### What is needed
Report how many lines of the data below contain "объектов". Give nothing besides the number.

### Given data
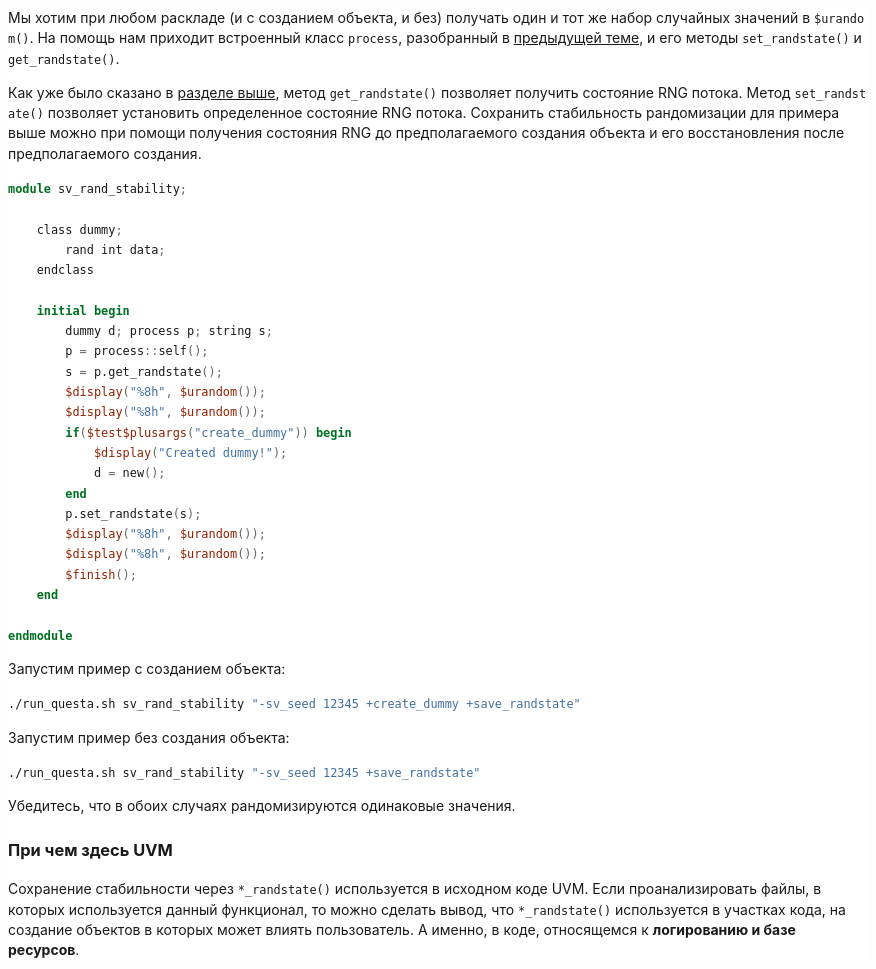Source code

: Мы хотим при любом раскладе (и с созданием объекта, и без) получать один и тот же набор случайных значений в `$urandom()`. На помощь нам приходит встроенный класс `process`, разобранный в [предыдущей теме](#systemverilog-process), и его методы `set_randstate()` и `get_randstate()`.

Как уже было сказано в [разделе выше](#стабильность-рандомизации-объектов), метод `get_randstate()` позволяет получить состояние RNG потока. Метод `set_randstate()` позволяет установить определенное состояние RNG потока. Сохранить стабильность рандомизации для примера выше можно при помощи получения состояния RNG до предполагаемого создания объекта и его восстановления после предполагаемого создания.

```verilog
module sv_rand_stability;

    class dummy;
        rand int data;
    endclass

    initial begin
        dummy d; process p; string s;
        p = process::self();
        s = p.get_randstate();
        $display("%8h", $urandom());
        $display("%8h", $urandom());
        if($test$plusargs("create_dummy")) begin
            $display("Created dummy!");
            d = new();
        end
        p.set_randstate(s);
        $display("%8h", $urandom());
        $display("%8h", $urandom());
        $finish();
    end

endmodule
```

Запустим пример с созданием объекта:

```bash
./run_questa.sh sv_rand_stability "-sv_seed 12345 +create_dummy +save_randstate"
```

Запустим пример без создания объекта:

```bash
./run_questa.sh sv_rand_stability "-sv_seed 12345 +save_randstate"
```

Убедитесь, что в обоих случаях рандомизируются одинаковые значения.

### При чем здесь UVM

Сохранение стабильности через `*_randstate()` используется в исходном коде UVM. Если проанализировать файлы, в которых используется данный функционал, то можно сделать вывод, что `*_randstate()` используется в участках кода, на создание объектов в которых может влиять пользователь. А именно, в коде, относящемся к **логированию и базе ресурсов**.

### Result below
2